## Trecho do texto
────────────────────────────────────────

O Luto

“Viva o luto!”, um amigo me aconselhou. Temendo fazer dele uma tipoia emocional a partir da sua disposição a oferecer o ombro, resolvi o contrário: dar a volta por cima. Mas como? A falta de clareza explicitou um enorme vazio. A frustração por uma vida sem sentido, sempre focado no outro. Desanquei a procurar Deus e ocupar meu tempo mantendo contato com a espiritualidade. Me afundei na tristeza e na saudade (quanta saudade!), passando o dia na cama, sem fome ou vontades.

Uma leitura foi puxando um áudio que foi puxando um vídeo e, então, terminei o dia determinada a operar uma reforma íntima em prol do meu futuro. Não fazia sentido nutrir uma depressão. Ninguém pertence a ninguém. A vida continua. E para isso, preciso combater alguns defeitos. Um deles minha tolerância e a arrogância. Concluí que o passado deveria morrer e não adiantaria chorar pelo leite derramado, nem defunto enterrado. Puro subterfúgio da mente. Na verdade, senti vergonha do sofrimento, de ser rejeitada, de não me conformar com o término. Escondi a dor, disfarçando com um sorriso nos lábios. Por alguns dias, me tornei a pessoa mais feliz do escritório onde trabalho.

────────────────────────────────────────

## Requisitos do exercício
Dê continuidade ao texto sobre o luto, começando logo após a última frase apresentada.

Registros extraídos de uma coleção
────────────────────────────────────────

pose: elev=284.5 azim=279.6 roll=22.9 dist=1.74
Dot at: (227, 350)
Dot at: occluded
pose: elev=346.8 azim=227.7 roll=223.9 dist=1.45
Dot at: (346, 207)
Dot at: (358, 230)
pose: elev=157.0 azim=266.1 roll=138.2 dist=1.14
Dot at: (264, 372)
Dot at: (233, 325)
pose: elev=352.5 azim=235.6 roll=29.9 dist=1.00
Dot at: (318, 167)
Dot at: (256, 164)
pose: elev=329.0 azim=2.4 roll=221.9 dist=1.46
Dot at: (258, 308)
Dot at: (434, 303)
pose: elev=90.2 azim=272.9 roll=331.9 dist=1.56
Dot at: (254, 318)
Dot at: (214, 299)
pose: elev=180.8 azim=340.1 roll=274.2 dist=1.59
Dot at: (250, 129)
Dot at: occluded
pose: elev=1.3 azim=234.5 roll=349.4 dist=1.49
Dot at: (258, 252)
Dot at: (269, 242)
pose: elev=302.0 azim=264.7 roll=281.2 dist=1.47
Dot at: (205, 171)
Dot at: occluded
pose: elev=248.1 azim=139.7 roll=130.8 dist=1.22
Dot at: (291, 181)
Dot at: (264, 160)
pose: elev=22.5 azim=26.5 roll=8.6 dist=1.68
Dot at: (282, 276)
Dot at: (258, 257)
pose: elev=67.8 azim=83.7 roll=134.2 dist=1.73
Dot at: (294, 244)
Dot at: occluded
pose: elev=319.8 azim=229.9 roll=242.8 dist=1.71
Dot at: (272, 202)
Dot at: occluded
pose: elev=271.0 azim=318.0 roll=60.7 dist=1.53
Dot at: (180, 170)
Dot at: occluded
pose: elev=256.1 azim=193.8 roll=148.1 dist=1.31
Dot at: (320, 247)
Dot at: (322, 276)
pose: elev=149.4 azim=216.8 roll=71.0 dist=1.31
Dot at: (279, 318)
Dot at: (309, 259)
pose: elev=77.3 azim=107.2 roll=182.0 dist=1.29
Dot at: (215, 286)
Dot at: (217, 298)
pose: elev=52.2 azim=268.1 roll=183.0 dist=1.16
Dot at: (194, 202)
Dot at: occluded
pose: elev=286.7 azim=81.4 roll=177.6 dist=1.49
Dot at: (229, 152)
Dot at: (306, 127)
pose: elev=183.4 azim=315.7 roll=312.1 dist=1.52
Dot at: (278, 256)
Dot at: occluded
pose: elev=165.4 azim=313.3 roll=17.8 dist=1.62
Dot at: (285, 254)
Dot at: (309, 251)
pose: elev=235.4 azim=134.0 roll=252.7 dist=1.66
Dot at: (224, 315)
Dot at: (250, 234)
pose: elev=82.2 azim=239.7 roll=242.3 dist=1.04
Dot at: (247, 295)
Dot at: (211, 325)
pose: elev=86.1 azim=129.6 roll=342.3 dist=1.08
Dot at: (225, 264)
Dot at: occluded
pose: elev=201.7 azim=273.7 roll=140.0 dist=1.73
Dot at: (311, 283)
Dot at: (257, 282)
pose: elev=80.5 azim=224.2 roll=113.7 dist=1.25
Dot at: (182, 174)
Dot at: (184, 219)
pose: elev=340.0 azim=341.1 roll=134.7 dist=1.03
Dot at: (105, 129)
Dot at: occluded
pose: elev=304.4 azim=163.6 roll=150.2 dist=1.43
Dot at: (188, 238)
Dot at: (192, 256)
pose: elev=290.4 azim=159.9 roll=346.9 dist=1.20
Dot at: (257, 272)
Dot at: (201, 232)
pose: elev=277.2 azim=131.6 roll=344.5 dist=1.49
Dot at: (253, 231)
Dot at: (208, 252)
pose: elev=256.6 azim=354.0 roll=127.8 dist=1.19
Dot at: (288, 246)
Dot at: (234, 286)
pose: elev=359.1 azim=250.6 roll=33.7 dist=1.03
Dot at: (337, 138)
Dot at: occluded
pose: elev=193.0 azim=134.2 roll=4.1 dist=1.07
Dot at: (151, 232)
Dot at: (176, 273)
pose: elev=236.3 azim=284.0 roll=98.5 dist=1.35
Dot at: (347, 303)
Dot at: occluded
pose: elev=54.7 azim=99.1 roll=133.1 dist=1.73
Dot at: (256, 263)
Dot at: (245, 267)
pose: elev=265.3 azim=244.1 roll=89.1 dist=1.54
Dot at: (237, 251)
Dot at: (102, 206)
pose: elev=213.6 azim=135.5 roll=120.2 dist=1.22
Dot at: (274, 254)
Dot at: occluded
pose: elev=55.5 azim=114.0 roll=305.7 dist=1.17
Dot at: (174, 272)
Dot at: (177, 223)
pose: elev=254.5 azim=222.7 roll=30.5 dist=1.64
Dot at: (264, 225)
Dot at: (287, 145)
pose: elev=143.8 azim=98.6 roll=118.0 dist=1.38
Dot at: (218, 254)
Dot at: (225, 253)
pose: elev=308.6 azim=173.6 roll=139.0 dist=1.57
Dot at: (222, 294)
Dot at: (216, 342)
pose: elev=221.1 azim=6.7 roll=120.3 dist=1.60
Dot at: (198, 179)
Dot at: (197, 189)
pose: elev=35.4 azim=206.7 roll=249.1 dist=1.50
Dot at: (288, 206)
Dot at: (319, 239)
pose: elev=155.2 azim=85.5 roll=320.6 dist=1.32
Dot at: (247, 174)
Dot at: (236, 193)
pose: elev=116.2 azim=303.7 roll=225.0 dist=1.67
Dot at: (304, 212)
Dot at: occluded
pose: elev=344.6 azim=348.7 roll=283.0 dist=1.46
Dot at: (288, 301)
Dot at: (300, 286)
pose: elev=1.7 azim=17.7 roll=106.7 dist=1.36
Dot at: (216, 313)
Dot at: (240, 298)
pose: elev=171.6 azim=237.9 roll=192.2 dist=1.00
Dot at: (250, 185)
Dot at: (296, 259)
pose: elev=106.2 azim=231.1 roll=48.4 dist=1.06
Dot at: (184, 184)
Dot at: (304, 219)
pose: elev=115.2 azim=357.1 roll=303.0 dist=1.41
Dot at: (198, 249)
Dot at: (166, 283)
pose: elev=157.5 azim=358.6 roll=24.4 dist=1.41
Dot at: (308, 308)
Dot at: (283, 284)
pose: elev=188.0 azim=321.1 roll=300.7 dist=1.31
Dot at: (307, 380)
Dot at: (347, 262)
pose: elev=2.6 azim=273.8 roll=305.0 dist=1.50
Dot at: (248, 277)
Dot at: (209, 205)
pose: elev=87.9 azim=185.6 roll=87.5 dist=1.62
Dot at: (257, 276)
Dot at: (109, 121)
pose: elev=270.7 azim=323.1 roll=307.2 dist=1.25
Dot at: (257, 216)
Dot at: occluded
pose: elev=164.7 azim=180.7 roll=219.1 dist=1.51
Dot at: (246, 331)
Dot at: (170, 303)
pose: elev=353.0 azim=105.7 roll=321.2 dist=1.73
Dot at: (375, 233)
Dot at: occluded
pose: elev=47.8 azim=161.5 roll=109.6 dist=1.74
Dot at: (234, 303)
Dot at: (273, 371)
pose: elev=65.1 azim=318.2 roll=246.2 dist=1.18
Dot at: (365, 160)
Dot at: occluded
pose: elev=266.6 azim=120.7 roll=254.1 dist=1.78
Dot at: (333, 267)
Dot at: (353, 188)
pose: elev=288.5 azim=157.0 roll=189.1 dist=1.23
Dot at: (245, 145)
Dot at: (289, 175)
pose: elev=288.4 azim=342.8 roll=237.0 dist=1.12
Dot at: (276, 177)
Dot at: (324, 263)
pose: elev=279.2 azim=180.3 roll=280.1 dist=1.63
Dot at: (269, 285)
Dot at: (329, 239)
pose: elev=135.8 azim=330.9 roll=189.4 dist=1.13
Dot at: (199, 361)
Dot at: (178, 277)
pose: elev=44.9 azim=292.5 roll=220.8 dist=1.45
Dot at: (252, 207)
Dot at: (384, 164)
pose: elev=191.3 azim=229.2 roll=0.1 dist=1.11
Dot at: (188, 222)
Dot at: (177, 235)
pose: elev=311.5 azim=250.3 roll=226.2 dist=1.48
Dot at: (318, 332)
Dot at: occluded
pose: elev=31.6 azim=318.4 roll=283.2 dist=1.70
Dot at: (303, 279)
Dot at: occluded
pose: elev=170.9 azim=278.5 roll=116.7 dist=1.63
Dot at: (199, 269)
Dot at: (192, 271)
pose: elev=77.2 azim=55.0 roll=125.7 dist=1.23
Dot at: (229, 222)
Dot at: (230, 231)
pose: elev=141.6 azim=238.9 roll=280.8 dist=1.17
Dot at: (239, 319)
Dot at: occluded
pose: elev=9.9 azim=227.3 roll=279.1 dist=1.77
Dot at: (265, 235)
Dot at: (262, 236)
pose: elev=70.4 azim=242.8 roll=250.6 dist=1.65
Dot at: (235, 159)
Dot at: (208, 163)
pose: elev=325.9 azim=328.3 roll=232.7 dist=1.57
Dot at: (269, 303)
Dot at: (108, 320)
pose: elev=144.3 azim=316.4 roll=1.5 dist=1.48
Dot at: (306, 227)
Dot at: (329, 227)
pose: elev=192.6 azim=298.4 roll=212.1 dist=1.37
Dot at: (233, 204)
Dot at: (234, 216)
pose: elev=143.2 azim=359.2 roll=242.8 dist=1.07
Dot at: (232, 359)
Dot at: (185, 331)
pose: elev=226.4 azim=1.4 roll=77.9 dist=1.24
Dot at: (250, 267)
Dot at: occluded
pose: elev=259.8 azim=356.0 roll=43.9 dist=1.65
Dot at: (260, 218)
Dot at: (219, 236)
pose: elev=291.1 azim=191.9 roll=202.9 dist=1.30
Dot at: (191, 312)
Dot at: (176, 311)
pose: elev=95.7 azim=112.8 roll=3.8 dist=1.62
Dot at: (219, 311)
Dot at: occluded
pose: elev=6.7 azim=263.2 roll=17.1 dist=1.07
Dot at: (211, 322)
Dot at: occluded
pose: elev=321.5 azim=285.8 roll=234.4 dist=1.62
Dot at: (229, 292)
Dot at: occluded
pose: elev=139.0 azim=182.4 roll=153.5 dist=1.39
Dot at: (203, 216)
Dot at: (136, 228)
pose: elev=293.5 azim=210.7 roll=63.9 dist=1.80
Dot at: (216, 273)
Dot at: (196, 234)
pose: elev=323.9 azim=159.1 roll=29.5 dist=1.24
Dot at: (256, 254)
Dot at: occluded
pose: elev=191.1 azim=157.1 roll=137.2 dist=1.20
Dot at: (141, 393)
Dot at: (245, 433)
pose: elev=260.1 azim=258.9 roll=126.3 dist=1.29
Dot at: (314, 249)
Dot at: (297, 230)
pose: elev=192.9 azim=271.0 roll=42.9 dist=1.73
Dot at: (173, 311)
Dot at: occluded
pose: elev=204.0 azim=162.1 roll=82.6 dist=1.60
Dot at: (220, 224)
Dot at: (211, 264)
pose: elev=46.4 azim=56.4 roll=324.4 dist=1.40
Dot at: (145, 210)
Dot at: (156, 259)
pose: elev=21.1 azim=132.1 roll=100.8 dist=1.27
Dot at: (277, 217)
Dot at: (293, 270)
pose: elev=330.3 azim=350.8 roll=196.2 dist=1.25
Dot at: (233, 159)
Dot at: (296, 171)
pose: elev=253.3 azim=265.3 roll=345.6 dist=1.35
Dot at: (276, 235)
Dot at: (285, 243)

────────────────────────────────────────

## Resposta esperada
Além da terapia, decidi frequentar um grupo de apoio para dependentes emocionais. Percebi que alguns padrões se repetem nos meus relacionamentos pessoais e desejo sinceramente ter uma convivência mais saudável com as pessoas de agora em diante. Superei a timidez e experimentei minha primeira sessão. Diferente de escrever, onde eu reflito sobre meus pensamentos durante o processo, falar me permitiu entrar em contato com lembranças até então esquecidas.

Ao terminar um namoro anterior, prometi a mim mesma que não repetiria um relacionamento fadado ao fracasso. Comprei um livro de autoajuda para mulheres sofredoras (rsrs), devorando em poucos dias. Mas foi conversando com uma prima que acordei para o perfil errado de homem com quem me relacionava. Havia tanta cumplicidade entre ela e o noivo que passei a observar os dois e guardar como exemplo.

Superei minha própria carência por mais de um ano. Rejeitei todos cujas as características não se enquadravam. E um belo dia meu melhor amigo me pediu em namoro. No fundo eu queria muito! Mas temia em igual intensidade perder essa amizade por futuros problemas conjugais. Foi então que me joguei de cabeça no trabalho, desviando toda a ansiedade que sentia, minha mania de controle e energia para competição no meu ganha pão. Virei uma workaholic. Não tinha hora para sair, levava trabalho para casa e quando não, não desconectava dele. E isso causou um desgaste. Por mais que eu tentasse não falar de trabalho em casa, meus piores ataques de mau-humor tinha origem no estresse causado por isso. Ou seja, mudei o foco da minha mente para preservar o relacionamento, mas acabei levando outros problemas para dentro.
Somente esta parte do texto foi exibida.